Selandia Baru mencapai final Piala Dunia T20 putra keduanya dengan kemenangan yang begitu lengkap sehingga, terlepas dari semua intrik di babak pertama, pengejaran tersebut hampir tidak menimbulkan ketidakpastian. Mengejar 170 di Eden Gardens pada hari Rabu, Black Caps melewati Proteas dengan sembilan gawang dengan sisa 43 bola.

Sebelumnya, total 169 dari delapan orang Afrika Selatan terlihat biasa-biasa saja. Banyak hal yang harus dilakukan karena Selandia Baru membaca permukaan dan pertandingannya. Lemparannya lebih lambat dari yang digunakan pada pertandingan Super Delapan India-Hindia Barat, bola mencengkeram dan menolak untuk sampai tepat ke pemukul. Mitchell Santner mengenalinya sejak dini.

Rekor Quinton de Kock di bawah par melawan off-spin mendorong masuknya Cole McConchie ke dalam PowerPlay, dan langkah itu langsung berhasil.

Pemain kidal, yang baru saja melakukan umpan pendek dan lebar untuk empat orang, tidak mendapat ruang untuk pengiriman berikutnya dan salah melakukan tarikan. Ryan Rickelton kemudian menjatuhkan bola pertama, mengiris ke belakang. Tekanan berlanjut hingga pertengahan saat Santner dan Rachin Ravindra beroperasi bersama-sama. Rachin, yang sebelumnya menumpahkan Aiden Markram, memecatnya pada putaran pertama dan menyingkirkan David Miller pada putaran berikutnya. Pada 77 untuk empat dalam 10 over, inning Afrika Selatan tampak terhenti.

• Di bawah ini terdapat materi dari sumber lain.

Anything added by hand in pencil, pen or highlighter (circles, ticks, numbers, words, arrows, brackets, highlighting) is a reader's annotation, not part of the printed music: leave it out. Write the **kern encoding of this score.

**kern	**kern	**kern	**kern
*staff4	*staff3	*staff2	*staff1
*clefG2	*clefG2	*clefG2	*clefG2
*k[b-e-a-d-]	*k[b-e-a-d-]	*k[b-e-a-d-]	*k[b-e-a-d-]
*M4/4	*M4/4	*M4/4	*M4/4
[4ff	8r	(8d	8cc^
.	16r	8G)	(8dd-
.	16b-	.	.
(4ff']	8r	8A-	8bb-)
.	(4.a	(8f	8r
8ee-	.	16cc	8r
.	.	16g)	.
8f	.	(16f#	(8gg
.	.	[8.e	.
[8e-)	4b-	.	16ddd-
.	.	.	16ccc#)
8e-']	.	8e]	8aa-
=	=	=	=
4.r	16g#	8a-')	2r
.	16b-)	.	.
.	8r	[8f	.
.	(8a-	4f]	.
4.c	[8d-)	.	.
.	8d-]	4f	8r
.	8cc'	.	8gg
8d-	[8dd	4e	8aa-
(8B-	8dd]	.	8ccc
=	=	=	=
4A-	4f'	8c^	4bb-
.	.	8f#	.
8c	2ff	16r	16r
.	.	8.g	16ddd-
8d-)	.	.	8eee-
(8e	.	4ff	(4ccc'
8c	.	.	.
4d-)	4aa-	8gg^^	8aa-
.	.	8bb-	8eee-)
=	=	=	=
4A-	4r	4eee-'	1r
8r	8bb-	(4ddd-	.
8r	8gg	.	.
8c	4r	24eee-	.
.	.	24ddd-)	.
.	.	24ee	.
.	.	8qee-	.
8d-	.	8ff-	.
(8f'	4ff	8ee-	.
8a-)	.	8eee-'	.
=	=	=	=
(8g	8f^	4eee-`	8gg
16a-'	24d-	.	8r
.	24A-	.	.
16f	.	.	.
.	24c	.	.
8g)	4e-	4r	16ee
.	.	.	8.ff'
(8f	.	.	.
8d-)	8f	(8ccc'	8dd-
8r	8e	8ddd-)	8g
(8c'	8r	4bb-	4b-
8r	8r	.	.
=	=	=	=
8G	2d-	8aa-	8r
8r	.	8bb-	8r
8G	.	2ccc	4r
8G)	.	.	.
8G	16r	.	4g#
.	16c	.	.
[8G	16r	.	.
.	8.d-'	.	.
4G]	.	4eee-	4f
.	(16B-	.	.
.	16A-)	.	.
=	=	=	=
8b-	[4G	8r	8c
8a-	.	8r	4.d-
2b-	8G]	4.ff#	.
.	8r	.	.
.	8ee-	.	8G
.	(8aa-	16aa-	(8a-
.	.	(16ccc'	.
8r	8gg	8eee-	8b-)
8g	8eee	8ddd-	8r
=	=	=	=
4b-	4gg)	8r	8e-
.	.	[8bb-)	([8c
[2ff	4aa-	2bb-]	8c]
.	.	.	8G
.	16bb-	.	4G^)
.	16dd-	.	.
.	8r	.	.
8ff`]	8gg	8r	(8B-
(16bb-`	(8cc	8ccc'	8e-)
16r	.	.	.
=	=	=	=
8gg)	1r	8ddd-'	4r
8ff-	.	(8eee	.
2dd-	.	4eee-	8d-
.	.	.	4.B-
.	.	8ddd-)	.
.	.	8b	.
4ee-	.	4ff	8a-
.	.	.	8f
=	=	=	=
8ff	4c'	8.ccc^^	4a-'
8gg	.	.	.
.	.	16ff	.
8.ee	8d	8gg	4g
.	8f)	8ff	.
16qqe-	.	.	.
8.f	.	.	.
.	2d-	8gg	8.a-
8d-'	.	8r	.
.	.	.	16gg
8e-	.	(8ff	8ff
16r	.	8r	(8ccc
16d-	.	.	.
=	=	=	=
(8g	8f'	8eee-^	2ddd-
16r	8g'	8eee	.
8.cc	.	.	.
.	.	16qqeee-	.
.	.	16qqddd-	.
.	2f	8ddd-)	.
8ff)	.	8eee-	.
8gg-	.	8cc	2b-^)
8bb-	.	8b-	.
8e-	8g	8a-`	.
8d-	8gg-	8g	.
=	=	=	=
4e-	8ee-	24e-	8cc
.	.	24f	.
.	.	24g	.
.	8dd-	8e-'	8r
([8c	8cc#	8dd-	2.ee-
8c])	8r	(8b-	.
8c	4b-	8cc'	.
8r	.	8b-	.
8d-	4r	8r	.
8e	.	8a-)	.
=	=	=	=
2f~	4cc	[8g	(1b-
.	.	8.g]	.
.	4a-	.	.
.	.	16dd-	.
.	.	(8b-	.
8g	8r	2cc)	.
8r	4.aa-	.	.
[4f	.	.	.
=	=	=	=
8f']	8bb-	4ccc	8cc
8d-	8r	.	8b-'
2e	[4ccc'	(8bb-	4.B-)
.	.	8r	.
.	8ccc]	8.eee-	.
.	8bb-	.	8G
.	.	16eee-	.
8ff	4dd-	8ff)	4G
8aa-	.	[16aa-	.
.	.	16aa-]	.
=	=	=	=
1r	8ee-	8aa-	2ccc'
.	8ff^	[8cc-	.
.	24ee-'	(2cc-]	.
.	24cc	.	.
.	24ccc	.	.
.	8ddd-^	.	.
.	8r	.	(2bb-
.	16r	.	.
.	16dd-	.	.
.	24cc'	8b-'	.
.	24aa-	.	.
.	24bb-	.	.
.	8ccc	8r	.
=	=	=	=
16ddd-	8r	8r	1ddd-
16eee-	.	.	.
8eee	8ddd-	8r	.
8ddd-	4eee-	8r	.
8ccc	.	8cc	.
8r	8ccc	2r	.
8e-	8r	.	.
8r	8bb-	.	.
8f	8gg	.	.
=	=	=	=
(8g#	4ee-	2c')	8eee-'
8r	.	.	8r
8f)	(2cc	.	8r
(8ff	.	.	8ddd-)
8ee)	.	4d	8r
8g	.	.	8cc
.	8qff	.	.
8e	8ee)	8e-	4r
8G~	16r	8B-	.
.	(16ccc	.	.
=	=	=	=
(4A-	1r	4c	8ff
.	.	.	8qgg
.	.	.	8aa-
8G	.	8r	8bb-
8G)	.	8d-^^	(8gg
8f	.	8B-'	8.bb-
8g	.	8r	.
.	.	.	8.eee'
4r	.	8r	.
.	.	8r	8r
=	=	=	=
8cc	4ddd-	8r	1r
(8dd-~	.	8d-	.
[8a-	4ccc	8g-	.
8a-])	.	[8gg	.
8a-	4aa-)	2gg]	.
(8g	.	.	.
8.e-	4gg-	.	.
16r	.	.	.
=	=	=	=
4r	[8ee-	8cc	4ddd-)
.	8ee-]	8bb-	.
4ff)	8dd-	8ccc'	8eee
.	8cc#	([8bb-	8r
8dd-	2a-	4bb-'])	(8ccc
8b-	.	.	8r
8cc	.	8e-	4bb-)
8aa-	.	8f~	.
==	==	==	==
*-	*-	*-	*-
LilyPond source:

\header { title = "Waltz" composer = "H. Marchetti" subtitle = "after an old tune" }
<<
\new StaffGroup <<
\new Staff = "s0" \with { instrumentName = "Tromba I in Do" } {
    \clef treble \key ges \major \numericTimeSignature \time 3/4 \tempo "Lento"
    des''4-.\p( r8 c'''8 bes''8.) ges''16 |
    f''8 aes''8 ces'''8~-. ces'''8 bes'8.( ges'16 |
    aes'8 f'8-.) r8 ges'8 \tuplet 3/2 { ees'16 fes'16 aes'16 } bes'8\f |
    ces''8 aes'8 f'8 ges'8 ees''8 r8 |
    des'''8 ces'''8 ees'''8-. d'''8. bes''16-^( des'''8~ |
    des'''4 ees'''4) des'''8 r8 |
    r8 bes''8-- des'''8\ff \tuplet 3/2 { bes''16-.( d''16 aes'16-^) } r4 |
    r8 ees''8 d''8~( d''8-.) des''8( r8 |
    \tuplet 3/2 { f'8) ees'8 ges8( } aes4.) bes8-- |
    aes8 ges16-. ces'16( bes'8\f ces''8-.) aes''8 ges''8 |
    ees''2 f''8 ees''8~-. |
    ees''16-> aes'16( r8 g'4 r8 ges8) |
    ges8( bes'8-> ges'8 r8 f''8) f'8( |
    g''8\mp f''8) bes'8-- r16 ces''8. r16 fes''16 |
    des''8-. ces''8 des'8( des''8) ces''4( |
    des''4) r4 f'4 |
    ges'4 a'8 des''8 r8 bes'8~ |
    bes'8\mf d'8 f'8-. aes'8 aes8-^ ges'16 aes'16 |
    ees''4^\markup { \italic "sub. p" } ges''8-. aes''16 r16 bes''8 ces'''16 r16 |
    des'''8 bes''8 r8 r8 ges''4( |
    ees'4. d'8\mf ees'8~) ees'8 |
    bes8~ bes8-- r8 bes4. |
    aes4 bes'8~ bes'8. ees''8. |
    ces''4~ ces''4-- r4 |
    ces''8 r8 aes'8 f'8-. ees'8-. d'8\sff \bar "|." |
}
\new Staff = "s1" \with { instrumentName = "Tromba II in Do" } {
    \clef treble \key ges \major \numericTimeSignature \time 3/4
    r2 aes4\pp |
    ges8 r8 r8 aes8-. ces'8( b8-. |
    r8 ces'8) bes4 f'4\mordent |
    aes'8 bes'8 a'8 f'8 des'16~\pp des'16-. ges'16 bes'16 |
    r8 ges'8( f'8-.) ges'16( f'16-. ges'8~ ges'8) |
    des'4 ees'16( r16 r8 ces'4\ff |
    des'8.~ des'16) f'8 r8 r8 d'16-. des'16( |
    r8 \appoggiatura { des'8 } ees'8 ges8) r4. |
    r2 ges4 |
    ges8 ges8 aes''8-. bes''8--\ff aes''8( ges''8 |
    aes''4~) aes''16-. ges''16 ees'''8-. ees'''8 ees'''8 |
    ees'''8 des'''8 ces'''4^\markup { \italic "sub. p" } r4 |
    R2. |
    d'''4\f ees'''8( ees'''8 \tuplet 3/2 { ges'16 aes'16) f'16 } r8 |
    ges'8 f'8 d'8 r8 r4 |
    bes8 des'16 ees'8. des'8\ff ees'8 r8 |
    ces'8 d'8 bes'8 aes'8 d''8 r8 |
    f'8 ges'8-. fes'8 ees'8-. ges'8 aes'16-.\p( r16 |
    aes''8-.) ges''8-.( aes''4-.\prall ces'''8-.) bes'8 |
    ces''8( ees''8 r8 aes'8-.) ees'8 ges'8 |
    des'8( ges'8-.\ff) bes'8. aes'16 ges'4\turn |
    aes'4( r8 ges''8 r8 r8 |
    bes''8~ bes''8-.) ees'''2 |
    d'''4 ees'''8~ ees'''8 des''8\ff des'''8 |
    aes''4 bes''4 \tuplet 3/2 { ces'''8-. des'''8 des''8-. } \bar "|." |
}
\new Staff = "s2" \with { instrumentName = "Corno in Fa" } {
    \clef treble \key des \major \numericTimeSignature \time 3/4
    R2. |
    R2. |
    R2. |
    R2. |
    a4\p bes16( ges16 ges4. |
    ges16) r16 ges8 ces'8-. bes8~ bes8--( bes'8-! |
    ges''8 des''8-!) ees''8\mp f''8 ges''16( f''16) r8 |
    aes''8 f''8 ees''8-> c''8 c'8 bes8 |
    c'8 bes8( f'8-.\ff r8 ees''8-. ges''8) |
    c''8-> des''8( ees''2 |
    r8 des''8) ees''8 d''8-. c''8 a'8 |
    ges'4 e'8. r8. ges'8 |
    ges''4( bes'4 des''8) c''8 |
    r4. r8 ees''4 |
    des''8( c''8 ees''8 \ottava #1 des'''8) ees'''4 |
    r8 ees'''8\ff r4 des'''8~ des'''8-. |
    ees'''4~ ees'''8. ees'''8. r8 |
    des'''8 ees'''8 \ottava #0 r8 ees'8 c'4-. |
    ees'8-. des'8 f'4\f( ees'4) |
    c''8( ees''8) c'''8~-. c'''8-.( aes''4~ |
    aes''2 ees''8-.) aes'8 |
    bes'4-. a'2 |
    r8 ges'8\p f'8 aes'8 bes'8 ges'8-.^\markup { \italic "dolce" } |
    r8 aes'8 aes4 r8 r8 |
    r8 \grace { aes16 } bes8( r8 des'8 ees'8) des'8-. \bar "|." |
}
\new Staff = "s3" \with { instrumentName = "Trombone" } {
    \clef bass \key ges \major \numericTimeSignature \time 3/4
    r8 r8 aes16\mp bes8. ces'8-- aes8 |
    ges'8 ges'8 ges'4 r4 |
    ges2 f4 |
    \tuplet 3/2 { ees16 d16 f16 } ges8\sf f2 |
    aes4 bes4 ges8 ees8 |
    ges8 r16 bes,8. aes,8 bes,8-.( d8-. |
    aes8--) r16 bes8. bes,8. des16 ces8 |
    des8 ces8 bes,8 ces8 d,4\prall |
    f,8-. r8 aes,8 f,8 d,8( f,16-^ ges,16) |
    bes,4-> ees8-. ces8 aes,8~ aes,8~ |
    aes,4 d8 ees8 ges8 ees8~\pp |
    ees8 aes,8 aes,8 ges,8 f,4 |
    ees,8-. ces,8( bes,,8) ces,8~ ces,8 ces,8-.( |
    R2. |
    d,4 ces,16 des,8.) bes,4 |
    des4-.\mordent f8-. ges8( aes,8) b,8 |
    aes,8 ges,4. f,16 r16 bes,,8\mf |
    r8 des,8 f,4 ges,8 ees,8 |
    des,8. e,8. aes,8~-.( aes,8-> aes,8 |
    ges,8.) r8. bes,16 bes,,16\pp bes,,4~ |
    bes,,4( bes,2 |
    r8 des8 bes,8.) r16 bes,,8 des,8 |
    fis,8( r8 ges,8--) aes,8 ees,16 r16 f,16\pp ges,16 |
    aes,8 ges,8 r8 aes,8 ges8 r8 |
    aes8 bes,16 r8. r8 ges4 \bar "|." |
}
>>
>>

Overs yang terlambat mengubah gambaran itu. Over ke-18 Jimmy Neesham menjadi 22 saat Marco Jansen dan Tristan Stubbs memecahkan ritme. Jansen mencetak dua angka enam dari Lockie Ferguson untuk mencapai setengah abad 27 bola, menyelesaikan tak terkalahkan pada 55 dari 30. Afrika Selatan naik menjadi 169 dari apa yang tampak mendekati total tipe 140.

Jika intervensi tersebut sempat menghidupkan kembali pertandingan, pertandingan pembuka Selandia Baru dengan cepat menghilangkan keraguan dengan pukulan telak.

Tim Seifert dan Finn Allen menyerang bola baru dengan niat yang jelas, mengambil 29 dari dua overs pembuka Jansen dan 11 dari overs pertama Lungi Ngidi. Kiwi menutup PowerPlay pada 84 tanpa kehilangan. Sementara Santner telah memperkenalkan putaran lebih awal, Markram menunggu hingga over ketujuh untuk memasukkan Keshav Maharaj meskipun memiliki dua pemain tangan kanan di lipatan.

Pada saat itu, pengejaran telah mengambil bentuk yang menentukan, 33-bola 100 Allen yang tak terkalahkan membawa Selandia Baru meraih kemenangan pertama mereka di Piala Dunia T20 atas Afrika Selatan.